How many others can remember this kind of school, the hard life in the home, the metal bath - usually in front of the fire. The film was faultless. The children superb and the adults just as I remembered them. 10 out of 10
Having seen the (in my opinion excellent) "Dirty Pretty Things" before,
I knew pretty well what to expect from Stephen Frears. I expected to
see a socially engaged drama and that's exactly what I got. This time
however, the movie is situated during the time of the Depression and
not at the present day. But being very interested in that time period,
that was just another fine reason to watch this movie.
It tells the story of two young children in Liverpool during the Depression, called Liam and Teresa. When their dad loses his job at the ship yard, their family is facing very difficult times. Blaming the cheap Irish labor and the rich Jewish owners, their dad joins the fascists. In the mean time Liam is about to make his first Holy Communion, which makes it even more difficult for the poor family, because it will cost them too much money on new clothes.

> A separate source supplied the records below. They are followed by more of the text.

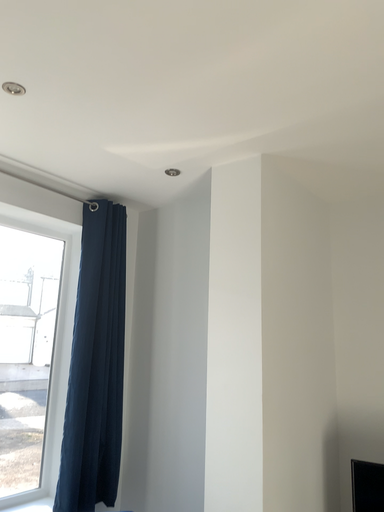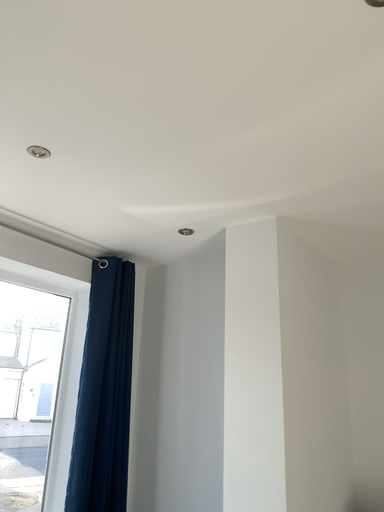
Question: Which way did the camera rotate in the video?

Choices:
 (A) rotated upward
 (B) rotated downward

Answer: (A)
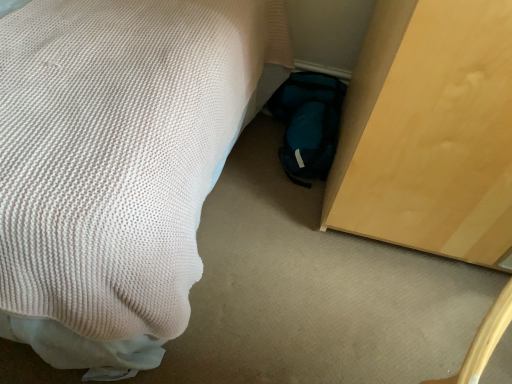
Question: Visually, is teal fabric bag at lower center positioned to the left or to the right of white knitted bed at lower left?

Choices:
 (A) left
 (B) right

Answer: (B)

Question: Which is correct: teal fabric bag at lower center is inside white knitted bed at lower left, or outside of it?

Choices:
 (A) inside
 (B) outside

Answer: (B)

Question: Considering the positions of teal fabric bag at lower center and white knitted bed at lower left in the image, is teal fabric bag at lower center bigger or smaller than white knitted bed at lower left?

Choices:
 (A) big
 (B) small

Answer: (B)

Question: From the image's perspective, is white knitted bed at lower left located above or below teal fabric bag at lower center?

Choices:
 (A) above
 (B) below

Answer: (A)

Question: From a real-world perspective, is white knitted bed at lower left positioned above or below teal fabric bag at lower center?

Choices:
 (A) below
 (B) above

Answer: (B)

Question: Looking at the image, does white knitted bed at lower left seem bigger or smaller compared to teal fabric bag at lower center?

Choices:
 (A) small
 (B) big

Answer: (B)

Question: Considering the positions of white knitted bed at lower left and teal fabric bag at lower center in the image, is white knitted bed at lower left wider or thinner than teal fabric bag at lower center?

Choices:
 (A) wide
 (B) thin

Answer: (A)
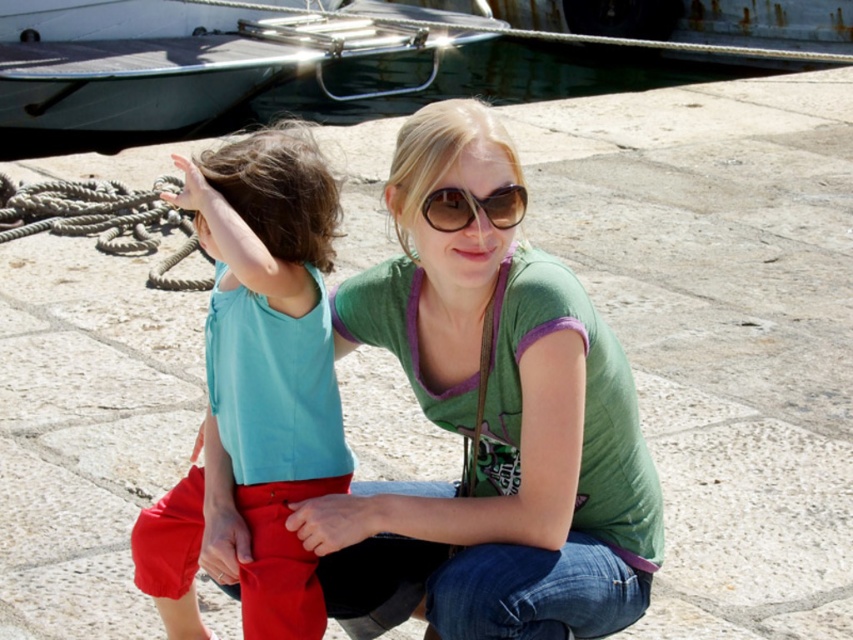
Is point (404, 125) positioned after point (149, 124)?

No, it is not.

Describe the element at coordinates (491, 420) in the screenshot. This screenshot has width=853, height=640. I see `green cotton shirt at center` at that location.

Does point (576, 456) lie in front of point (84, 17)?

Yes, point (576, 456) is in front of point (84, 17).

Where is `green cotton shirt at center`? The width and height of the screenshot is (853, 640). green cotton shirt at center is located at coordinates (491, 420).

Is matte teal tank top at center above metallic gray boat at upper left?

No.

Locate an element on the screen. The height and width of the screenshot is (640, 853). matte teal tank top at center is located at coordinates (257, 385).

Can you confirm if green cotton shirt at center is positioned to the right of brown matte sunglasses at center?

Incorrect, green cotton shirt at center is not on the right side of brown matte sunglasses at center.

Does point (512, 588) come closer to viewer compared to point (474, 211)?

That is True.

I want to click on green cotton shirt at center, so click(x=491, y=420).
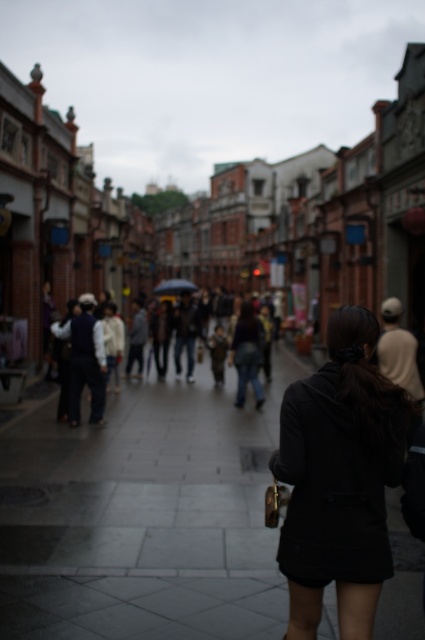
Which is in front, point (138, 609) or point (360, 572)?

Point (360, 572)

Does smooth concrete pavement at center lie behind black matte coat at center?

That is True.

Does point (56, 451) lie behind point (291, 528)?

Yes.

This screenshot has height=640, width=425. Identify the location of smooth concrete pavement at center. (144, 516).

Who is higher up, black matte coat at center or transparent plastic umbrella at center?

transparent plastic umbrella at center

Who is more distant from viewer, (339, 413) or (187, 282)?

Positioned behind is point (187, 282).

Describe the element at coordinates (340, 477) in the screenshot. I see `black matte coat at center` at that location.

At what (x,y) coordinates should I click in order to perform the action: click on black matte coat at center. Please return your answer as a coordinate pair (x, y). The width and height of the screenshot is (425, 640). Looking at the image, I should click on (340, 477).

Can you confirm if smooth concrete pavement at center is taller than transparent plastic umbrella at center?

In fact, smooth concrete pavement at center may be shorter than transparent plastic umbrella at center.

Who is taller, smooth concrete pavement at center or transparent plastic umbrella at center?

Standing taller between the two is transparent plastic umbrella at center.

The image size is (425, 640). Identify the location of smooth concrete pavement at center. point(144,516).

The width and height of the screenshot is (425, 640). I want to click on smooth concrete pavement at center, so click(x=144, y=516).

Their father, too proud and stubborn to ask for help, hating the church for their immoral behavior (monthly asking for more money, while they already have so much and the family hasn't got anything left) and hating all people who aren't 'English' he decides to go for drastic measures. But just as his hatred reaches its top, it will all explode into his own face...
When you aren't able to face criticism on the Catholic church, you better don't even think about watching this movie. You'll find plenty of it from the beginning until the end and I know that not too many people like that or are able to cope with it, believing that it is not true or perhaps exaggerated. But it has to be said that it isn't wrong. Despite what many of you might believe, this was really the way how it all went at that time (My mother told me several times that even in the fifties and sixties this was still common practice). However, when you are able to cope with that anti-religious 'fanatism', you'll see that this is a very good and relevant social drama. The story does a very good job in showing the poverty, the rise of fascism, the desperation and the tough grip that the Catholic church had on the ordinary man and woman. Of course, this story would have been nothing if it hadn't been supported by a fine cast. Especially the young Anthony Borrows did a very nice job, but the other actors like Ian Hart, Claire Hackett, Megan Burns,... sure deserve to be mentioned as well.
Overall this is a very nice movie with a very good story, some fine acting and a sober, but powerful message. I really liked what I saw and I consider this as the second hit for Stephen Frears. I give it a 7.5/10.
While the character young actor, Anthony Borrows, plays in this movie is
apparently seven years old, Borrows himself seems to be no older than five
or six. That's what--kindergarten age? As in "Ponette", I can hardly
believe that these youngsters are "acting". I can't "catch" them acting!
They are completely believable and their hearts and minds flash in
fully-translated expression across their faces.
Even animals in movies show their training. These child-actors do not!
You should consider seeing this movie, if only to witness the amazing performance given by young Borrows!
I found this a very well-rounded film. Fabulous performances given by all and in particular the young boy playing Liam. Not overly indulged with the writers opinions and not given so much information that the audience couldn't think for themselves. Nice visual touches and only 90 minutes long!
*** This review may contain spoilers ***
Some slight spoilers...read at your own risk!
My mother called this movie depressing, but I call it the truth. Follow the daily routines of a poor, 5-year-old boy and you won't see any glamour or come away with a fuzzy feeling.
What you will get is a true representation of English history. Your eyes are widened by the stark realities that play out before you. But you will feel better for knowing the struggles that people faced then, and feel thankful for what you have now.
If you have some time to sit and contemplate life, this is a perfect companion.